* [Bagian Teks]
Langsung ke konten utama

Majene Dan Skenario Besar Menuju Pilkada

Hangat!!! Begitulah respon saya ketika mencoba menelusuri realitas politik yang mulai mengerucut di Majene. Di Kabupaten terkecil yang berpenduduk sekitar seratus lima puluh ribu jiwa di Sulbar inilah, sejumlah politisi-birokrat, atau birokrat-politisi saling berkompetisi menuju kursi empuk nomor wahid, Bupati Majene.
Memang, persoalan Pilkada di Majene terbilang terlalu dini untuk dibicarakan. Apalagi perjalanan pemerintahan hari ini masih harus menempuh sekian banyak program yang belum ditunaikan, entah program untuk rakyat ataupun untuk yang lain.
Akan tetapi, kitapun tentu tidak dapat menutup mata akan setiap modus operandi yang dilakonkan oleh beberapa tokoh yang disinyalir akan menjadi kontestan pilkada nantinya. Yang jelas, di mata rakyat hari ini, terekam sebuah pesan tersirat bahwa setiap kebaikan harus dibalas dengan garansi politik pada pilkada mendatang.

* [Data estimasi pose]
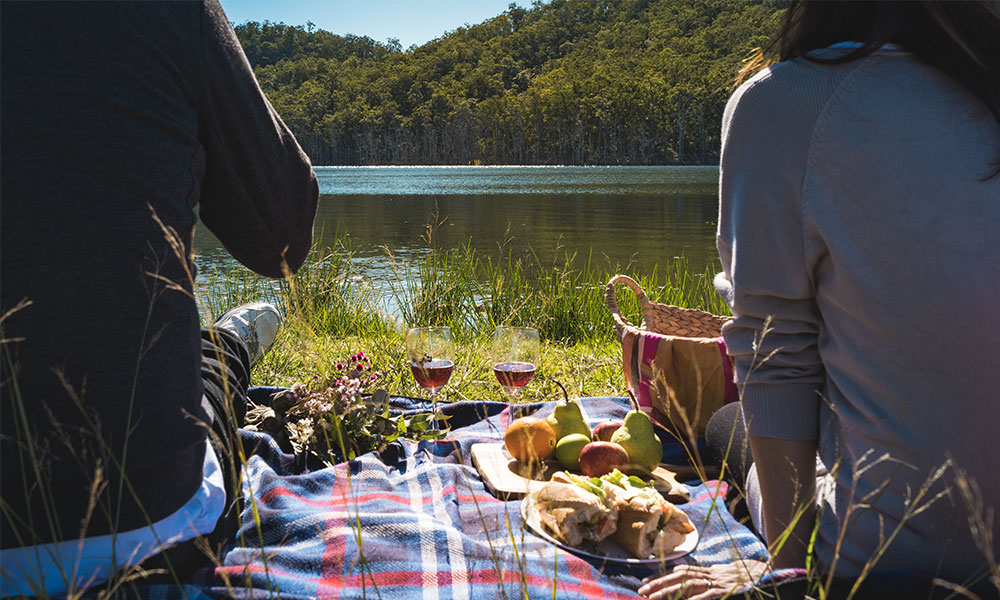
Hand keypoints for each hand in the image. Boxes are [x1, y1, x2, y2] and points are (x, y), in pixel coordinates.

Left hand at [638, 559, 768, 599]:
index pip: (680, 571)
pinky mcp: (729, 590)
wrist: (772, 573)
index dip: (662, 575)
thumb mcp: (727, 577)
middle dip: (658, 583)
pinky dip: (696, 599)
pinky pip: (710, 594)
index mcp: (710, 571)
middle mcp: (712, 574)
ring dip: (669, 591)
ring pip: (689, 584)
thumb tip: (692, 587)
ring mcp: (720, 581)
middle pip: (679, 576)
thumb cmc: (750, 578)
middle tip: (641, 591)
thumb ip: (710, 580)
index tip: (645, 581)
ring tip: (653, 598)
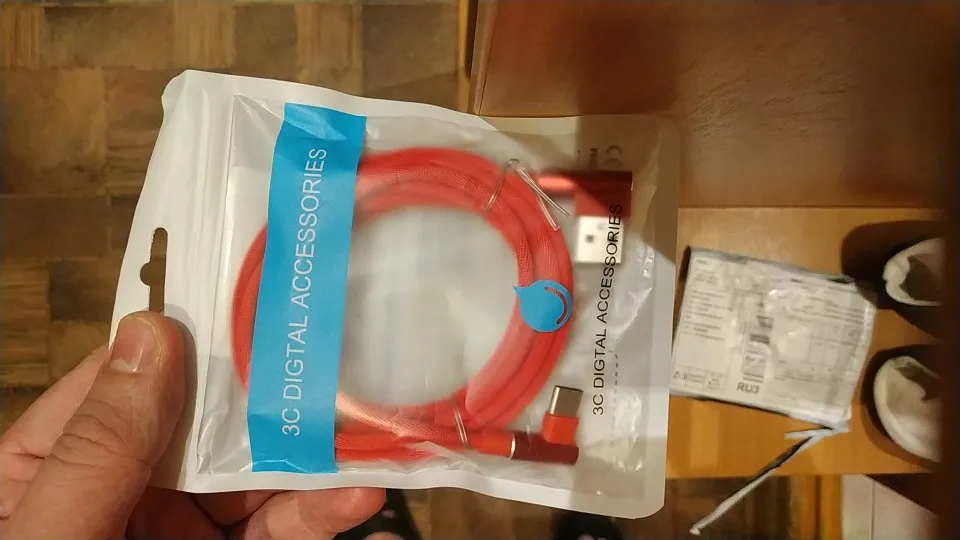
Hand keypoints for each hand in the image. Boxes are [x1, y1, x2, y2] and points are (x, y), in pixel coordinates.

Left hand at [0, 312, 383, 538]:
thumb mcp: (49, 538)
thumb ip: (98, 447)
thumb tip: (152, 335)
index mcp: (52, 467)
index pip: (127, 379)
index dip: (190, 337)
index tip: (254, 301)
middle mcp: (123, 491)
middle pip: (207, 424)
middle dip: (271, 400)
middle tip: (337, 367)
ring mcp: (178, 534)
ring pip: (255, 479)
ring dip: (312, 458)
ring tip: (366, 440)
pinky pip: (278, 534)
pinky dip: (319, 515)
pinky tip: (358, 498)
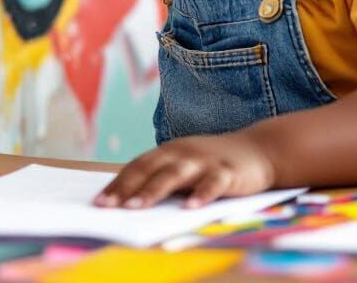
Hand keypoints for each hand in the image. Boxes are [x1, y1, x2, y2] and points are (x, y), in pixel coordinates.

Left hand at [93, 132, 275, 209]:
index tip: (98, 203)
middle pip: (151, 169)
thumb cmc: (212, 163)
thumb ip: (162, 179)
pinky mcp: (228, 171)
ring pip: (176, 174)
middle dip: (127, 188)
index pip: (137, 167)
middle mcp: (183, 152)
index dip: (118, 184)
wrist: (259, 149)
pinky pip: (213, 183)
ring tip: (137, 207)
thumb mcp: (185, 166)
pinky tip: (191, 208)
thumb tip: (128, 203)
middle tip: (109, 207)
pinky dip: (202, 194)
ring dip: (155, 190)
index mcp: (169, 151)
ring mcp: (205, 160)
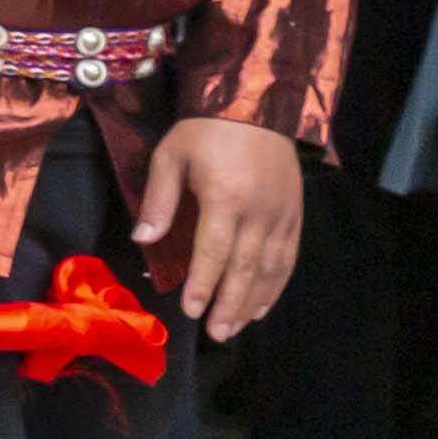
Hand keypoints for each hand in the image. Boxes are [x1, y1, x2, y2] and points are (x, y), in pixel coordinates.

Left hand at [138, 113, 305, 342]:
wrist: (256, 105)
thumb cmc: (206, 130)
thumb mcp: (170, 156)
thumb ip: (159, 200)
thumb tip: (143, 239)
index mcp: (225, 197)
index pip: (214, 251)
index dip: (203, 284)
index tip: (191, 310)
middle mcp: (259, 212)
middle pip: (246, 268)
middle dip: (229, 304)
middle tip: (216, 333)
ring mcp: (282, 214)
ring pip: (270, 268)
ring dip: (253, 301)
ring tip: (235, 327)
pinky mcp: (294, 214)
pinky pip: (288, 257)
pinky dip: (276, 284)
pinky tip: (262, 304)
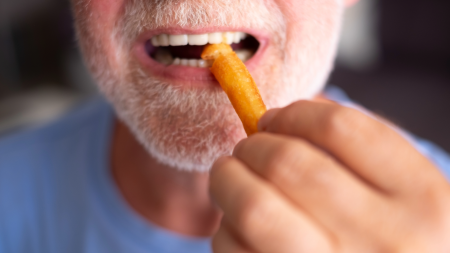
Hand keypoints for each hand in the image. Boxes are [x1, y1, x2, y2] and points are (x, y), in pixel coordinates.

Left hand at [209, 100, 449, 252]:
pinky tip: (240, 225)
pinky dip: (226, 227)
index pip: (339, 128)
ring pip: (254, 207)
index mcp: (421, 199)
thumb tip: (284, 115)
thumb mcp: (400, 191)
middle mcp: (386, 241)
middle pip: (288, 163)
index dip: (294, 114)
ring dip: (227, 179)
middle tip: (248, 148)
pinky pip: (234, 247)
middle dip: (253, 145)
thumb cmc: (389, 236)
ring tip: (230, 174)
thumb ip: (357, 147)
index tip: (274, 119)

* [Deskripsi Tugas]
Ringkas tulisan tentang Majene dan pilkada di atas dalam dua kalimat.

* [Jawaban]
Di Majene, kabupaten terkecil di Sulbar dengan penduduk sekitar seratus lima puluh ribu jiwa, sejumlah politisi-birokrat atau birokrat-politisi saling berkompetisi menuju kursi Bupati Majene. Walaupun pilkada terbilang terlalu dini untuk dibicarakan karena banyak program pemerintahan belum ditunaikan, modus operandi tokoh-tokoh yang disinyalir akan menjadi kontestan tidak dapat diabaikan, dan di mata rakyat terekam pesan tersirat bahwa setiap kebaikan harus dibalas dengan garansi politik pada pilkada mendatang.